The United Nations praised yesterday a step by a US Senate committee to cut greenhouse gas emissions in the world's top carbon emitter even as Washington reaffirmed opposition to caps.
"That's a very encouraging sign from the United States," Yvo de Boer, head of the UN Climate Change Secretariat, said at 190-nation UN talks in Bali, Indonesia, of a vote by the Senate Environment and Public Works Committee.
His comments rubbed in the isolation of President George W. Bush's administration at the December 3-14 talks. Australia's new government ratified the Kyoto Protocol on Monday, leaving the United States as the only developed nation outside the pact.
In Washington, the Senate committee voted 11-8 on Wednesday for legislation outlining a cap-and-trade system for industry, power generators and transport.
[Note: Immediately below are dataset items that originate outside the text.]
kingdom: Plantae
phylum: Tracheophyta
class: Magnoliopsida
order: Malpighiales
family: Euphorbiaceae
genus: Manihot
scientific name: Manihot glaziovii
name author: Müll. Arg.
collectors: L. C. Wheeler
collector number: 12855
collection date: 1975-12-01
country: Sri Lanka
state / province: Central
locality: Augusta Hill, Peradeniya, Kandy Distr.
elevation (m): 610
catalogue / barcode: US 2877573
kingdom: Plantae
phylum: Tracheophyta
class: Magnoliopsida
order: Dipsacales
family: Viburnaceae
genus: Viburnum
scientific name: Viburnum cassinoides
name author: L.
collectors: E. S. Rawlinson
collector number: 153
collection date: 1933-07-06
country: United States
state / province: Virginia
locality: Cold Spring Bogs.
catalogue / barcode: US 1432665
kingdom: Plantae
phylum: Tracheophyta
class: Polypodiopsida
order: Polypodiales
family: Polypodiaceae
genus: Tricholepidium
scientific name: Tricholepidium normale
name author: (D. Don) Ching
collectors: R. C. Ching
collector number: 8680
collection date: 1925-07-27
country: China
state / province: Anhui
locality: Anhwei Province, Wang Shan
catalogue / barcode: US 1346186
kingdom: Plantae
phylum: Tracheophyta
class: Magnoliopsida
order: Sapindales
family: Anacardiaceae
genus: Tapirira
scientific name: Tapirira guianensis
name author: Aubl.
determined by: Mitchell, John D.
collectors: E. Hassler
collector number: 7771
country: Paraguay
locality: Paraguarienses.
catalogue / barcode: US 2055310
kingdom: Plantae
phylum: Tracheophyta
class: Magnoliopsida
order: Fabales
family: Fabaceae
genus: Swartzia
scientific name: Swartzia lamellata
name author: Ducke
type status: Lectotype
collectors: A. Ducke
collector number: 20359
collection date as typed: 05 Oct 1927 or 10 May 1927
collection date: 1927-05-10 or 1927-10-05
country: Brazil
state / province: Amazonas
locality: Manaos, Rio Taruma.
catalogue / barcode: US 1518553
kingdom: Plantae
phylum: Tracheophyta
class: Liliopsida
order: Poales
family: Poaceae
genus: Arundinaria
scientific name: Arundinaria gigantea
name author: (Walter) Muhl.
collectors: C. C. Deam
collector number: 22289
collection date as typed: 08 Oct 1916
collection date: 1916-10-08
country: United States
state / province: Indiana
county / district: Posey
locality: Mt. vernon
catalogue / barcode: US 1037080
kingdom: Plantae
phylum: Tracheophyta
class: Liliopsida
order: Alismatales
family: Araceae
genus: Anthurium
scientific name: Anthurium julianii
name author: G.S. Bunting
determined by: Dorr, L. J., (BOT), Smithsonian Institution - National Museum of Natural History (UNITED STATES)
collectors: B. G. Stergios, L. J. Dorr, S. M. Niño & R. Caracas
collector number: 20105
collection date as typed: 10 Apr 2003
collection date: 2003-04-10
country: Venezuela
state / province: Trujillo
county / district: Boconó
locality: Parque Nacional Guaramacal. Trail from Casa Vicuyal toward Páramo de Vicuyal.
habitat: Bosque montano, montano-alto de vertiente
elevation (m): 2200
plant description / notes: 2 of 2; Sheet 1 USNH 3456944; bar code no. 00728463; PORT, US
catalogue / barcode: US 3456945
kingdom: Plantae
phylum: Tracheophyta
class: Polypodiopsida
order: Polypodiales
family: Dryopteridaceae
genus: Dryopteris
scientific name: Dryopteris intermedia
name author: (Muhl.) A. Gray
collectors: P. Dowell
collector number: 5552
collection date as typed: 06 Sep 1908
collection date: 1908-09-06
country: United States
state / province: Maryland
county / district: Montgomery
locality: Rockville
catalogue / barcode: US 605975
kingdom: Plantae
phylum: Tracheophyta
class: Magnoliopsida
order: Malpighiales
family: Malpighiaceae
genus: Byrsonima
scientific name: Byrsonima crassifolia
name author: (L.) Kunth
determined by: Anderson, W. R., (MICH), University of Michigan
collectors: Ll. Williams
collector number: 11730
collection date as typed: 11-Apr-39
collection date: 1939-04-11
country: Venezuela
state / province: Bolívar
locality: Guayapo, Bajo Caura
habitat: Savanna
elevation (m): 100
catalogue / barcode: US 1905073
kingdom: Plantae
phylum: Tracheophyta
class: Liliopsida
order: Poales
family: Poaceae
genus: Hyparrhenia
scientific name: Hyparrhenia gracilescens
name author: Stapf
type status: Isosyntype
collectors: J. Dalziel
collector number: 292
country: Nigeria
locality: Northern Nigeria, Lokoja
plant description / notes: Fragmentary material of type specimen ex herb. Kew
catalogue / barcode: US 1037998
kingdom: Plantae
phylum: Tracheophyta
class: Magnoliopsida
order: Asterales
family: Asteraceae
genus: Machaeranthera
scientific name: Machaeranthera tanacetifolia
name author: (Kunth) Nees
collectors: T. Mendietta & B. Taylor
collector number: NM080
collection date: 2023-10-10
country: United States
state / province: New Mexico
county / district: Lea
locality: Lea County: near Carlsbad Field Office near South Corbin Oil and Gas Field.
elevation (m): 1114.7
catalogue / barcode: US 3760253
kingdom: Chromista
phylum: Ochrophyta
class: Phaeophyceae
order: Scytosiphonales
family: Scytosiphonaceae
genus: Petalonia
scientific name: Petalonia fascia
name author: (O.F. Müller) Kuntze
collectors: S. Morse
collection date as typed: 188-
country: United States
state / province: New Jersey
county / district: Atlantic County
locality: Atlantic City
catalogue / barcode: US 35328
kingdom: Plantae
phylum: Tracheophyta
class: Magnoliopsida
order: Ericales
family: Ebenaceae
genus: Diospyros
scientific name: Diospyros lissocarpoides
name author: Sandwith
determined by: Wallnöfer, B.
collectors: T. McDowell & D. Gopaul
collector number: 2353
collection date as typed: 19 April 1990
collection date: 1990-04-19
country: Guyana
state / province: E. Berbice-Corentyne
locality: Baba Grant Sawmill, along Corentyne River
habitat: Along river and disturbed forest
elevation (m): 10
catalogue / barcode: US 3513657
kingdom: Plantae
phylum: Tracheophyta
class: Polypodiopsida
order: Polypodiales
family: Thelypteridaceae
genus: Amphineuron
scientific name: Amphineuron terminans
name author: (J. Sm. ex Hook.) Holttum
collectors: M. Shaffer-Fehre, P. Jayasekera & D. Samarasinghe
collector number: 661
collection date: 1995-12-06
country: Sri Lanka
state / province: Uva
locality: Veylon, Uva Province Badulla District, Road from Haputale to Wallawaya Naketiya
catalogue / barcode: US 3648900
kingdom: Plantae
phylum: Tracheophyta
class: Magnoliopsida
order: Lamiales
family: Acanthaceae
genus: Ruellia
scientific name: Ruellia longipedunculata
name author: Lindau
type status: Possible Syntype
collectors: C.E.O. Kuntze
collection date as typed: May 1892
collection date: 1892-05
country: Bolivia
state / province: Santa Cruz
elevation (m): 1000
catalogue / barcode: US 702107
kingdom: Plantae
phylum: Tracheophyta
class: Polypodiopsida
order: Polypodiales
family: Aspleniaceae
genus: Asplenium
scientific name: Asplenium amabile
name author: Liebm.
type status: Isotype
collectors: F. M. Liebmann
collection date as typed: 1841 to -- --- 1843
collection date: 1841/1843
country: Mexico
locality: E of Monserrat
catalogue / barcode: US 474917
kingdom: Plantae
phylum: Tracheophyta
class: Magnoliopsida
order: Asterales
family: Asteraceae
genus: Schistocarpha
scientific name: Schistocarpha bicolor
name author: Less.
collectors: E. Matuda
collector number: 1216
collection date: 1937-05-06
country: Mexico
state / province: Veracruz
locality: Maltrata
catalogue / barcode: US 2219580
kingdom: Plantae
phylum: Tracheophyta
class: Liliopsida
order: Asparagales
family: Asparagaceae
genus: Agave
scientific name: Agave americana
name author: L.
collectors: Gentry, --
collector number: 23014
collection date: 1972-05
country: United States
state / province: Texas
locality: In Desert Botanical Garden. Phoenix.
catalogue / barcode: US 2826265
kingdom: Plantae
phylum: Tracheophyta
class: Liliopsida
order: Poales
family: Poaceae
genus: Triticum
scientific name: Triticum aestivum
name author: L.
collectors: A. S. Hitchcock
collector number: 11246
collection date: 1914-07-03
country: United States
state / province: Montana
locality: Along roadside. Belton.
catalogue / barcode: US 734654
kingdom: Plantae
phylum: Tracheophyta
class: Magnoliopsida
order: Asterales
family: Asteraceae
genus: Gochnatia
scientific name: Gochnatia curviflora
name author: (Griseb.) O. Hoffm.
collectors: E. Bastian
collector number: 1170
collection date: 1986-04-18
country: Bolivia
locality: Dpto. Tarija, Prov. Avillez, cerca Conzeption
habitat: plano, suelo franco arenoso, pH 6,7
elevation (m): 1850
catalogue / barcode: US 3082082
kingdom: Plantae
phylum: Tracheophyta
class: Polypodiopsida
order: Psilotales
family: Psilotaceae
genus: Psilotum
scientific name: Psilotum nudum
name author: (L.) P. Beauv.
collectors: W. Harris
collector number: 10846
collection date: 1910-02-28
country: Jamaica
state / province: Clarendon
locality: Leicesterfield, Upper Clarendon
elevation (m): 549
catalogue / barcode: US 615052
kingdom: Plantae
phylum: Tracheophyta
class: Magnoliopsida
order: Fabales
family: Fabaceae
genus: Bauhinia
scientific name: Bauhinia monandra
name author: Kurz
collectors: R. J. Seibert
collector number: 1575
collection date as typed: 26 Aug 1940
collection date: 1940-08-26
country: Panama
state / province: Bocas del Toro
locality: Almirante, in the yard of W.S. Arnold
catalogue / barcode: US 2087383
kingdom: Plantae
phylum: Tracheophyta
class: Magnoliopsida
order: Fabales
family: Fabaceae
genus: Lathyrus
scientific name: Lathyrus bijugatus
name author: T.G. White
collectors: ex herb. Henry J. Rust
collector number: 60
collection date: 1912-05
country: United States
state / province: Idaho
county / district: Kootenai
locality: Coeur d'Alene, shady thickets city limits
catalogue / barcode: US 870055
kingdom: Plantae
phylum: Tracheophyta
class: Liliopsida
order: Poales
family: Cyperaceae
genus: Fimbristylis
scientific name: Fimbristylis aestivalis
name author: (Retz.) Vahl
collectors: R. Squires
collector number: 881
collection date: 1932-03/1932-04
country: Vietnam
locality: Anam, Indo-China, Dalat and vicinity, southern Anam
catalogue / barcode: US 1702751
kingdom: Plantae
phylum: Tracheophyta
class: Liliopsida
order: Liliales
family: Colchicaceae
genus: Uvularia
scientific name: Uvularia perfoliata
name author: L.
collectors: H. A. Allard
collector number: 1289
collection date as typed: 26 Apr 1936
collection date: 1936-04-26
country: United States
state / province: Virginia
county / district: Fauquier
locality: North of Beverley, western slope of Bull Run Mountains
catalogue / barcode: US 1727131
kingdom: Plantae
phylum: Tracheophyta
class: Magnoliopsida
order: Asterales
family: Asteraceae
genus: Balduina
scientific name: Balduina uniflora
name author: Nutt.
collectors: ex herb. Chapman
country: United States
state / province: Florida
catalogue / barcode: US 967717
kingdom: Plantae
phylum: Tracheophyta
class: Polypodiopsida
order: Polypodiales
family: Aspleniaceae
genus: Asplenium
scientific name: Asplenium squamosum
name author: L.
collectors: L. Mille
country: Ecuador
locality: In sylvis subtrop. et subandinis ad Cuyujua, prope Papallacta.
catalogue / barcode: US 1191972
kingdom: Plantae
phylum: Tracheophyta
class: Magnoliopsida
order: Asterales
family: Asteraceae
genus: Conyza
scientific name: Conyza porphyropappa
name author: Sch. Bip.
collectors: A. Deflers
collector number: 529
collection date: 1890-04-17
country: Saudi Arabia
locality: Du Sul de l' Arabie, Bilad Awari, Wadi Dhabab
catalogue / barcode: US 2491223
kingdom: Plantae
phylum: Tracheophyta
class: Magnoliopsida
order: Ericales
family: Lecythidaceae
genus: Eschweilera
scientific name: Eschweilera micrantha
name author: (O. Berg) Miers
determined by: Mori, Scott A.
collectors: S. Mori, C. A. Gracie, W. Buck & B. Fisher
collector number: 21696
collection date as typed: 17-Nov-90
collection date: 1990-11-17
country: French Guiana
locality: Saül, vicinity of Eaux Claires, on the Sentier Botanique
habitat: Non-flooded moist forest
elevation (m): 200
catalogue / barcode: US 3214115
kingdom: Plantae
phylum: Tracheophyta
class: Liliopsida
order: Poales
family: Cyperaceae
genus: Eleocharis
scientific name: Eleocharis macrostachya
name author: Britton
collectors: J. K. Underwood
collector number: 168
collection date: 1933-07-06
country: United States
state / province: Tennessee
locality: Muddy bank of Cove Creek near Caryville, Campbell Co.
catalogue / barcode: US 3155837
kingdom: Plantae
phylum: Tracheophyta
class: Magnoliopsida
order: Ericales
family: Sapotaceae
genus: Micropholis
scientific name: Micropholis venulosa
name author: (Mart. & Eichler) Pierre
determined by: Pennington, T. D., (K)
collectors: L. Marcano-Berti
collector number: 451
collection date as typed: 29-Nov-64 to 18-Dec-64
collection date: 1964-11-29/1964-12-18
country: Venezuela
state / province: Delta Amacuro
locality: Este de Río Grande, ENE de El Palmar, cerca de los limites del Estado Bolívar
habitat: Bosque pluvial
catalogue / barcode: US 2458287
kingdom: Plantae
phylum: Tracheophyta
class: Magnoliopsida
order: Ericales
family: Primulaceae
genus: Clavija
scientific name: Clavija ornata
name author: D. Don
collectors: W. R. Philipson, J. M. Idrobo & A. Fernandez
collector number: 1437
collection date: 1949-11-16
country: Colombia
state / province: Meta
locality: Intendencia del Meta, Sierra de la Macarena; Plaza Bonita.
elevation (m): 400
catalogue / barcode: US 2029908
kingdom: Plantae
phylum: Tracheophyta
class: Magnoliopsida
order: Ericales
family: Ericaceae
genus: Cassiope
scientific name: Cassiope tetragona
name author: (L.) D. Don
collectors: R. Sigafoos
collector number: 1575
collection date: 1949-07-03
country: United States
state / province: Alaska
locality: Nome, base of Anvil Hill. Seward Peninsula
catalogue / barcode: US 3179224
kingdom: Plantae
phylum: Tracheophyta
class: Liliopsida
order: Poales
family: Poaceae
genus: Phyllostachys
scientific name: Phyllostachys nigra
The bill is headed for debate in the full Senate.
"It will not alter our position here," US chief climate negotiator Harlan Watson told reporters in Bali of the vote. Bush has opposed mandatory caps on emissions, favoring instead big investments in clean technologies.
And Watson said Washington was pushing ahead with its own track by inviting big economies to Honolulu, Hawaii, next month for climate change talks after a first Washington meeting in September. He said he believed the dates were Jan. 29 and 30.
Bush wants 17 big emitters, accounting for more than 80 percent of world greenhouse gases, to agree to new climate goals by the end of 2008 - just before Bush leaves office - and feed into a new UN pact meant to be agreed by the end of 2009.